- EXERCISE AIM
Please retype the data that follows, starting at the line containing "left elbow: (1741, 1240)" and stopping after the last line.

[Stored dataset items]
=== Section Start ===

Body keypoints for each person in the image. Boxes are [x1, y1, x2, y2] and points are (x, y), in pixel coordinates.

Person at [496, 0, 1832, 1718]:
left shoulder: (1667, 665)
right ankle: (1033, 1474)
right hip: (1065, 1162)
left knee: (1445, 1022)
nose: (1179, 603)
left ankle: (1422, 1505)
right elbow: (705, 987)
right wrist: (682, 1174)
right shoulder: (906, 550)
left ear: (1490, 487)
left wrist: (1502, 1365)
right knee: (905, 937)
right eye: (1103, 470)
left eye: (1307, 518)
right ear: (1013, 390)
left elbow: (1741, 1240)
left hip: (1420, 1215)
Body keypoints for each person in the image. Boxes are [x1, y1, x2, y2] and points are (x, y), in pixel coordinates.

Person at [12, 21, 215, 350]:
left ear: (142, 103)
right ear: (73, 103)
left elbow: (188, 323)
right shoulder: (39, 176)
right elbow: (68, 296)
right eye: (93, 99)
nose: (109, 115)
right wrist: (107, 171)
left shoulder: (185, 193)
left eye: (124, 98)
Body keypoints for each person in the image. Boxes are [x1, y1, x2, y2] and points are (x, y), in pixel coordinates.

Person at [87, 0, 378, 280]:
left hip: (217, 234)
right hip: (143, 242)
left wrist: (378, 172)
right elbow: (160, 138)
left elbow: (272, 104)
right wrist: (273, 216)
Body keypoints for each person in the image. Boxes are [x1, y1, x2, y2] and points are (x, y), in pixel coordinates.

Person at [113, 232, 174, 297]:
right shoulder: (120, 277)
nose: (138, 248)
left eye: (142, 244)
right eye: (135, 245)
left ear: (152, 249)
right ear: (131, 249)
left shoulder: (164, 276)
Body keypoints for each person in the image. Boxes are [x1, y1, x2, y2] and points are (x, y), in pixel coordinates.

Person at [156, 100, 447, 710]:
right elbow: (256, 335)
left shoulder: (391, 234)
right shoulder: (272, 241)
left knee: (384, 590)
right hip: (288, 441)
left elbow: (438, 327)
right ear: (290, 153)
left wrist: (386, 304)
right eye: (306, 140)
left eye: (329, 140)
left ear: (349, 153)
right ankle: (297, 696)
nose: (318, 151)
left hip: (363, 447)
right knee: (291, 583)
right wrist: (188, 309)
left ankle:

=== Section End ===

- SOLVED PROBLEM
left elbow: (1741, 1240)
left hip: (1420, 1215)
Body keypoints for each person in the image. Boxes are [x1, y1, x2, y2] and points are (x, y), in pixel coordinates.

Person at [12, 21, 215, 350]:
left ear: (142, 103)
right ear: (73, 103)
left elbow: (188, 323)
right shoulder: (39, 176)
right elbow: (68, 296)
right eye: (93, 99)
nose: (109, 115)
right wrist: (107, 171)
left shoulder: (185, 193)
left eye: (124, 98)
Body keypoints for each person in the image. Boxes are [x1, y1, x2, y2] and points are (x, y), in pixel coordinates.

Person at [87, 0, 378, 280]:
left hip: (217, 234)
right hip: (143, 242)
left wrist: (378, 172)
right elbow: (160, 138)
left elbow: (272, 104)
right wrist: (273, 216)
Body keypoints for each person in the image. Boxes are [x1, y1, x2, y2] and points are (x, y), in pixel coordinates.

Person at [113, 232, 174, 297]:
right shoulder: (120, 277)
nose: (138, 248)
left eye: (142, 244)
right eye: (135, 245)
left ear: (152, 249)
right ear: (131, 249)
left shoulder: (164, 276)
Body keypoints for each person in the image. Boxes are [x1, y1, x2, y2] and points are (x, y), in pixel coordinates.

Person at [156, 100, 447, 710]:
right elbow: (256, 335)
left shoulder: (391, 234)
right shoulder: (272, 241)
left knee: (384, 590)
right hip: (288, 441)
left elbow: (438, 327)
right ear: (290, 153)
left wrist: (386, 304)
right eye: (306, 140)
left eye: (329, 140)
left ear: (349, 153)
right ankle: (297, 696)
nose: (318, 151)
left hip: (363, 447)
right knee: (291, 583)
right wrist: (188, 309)
left ankle:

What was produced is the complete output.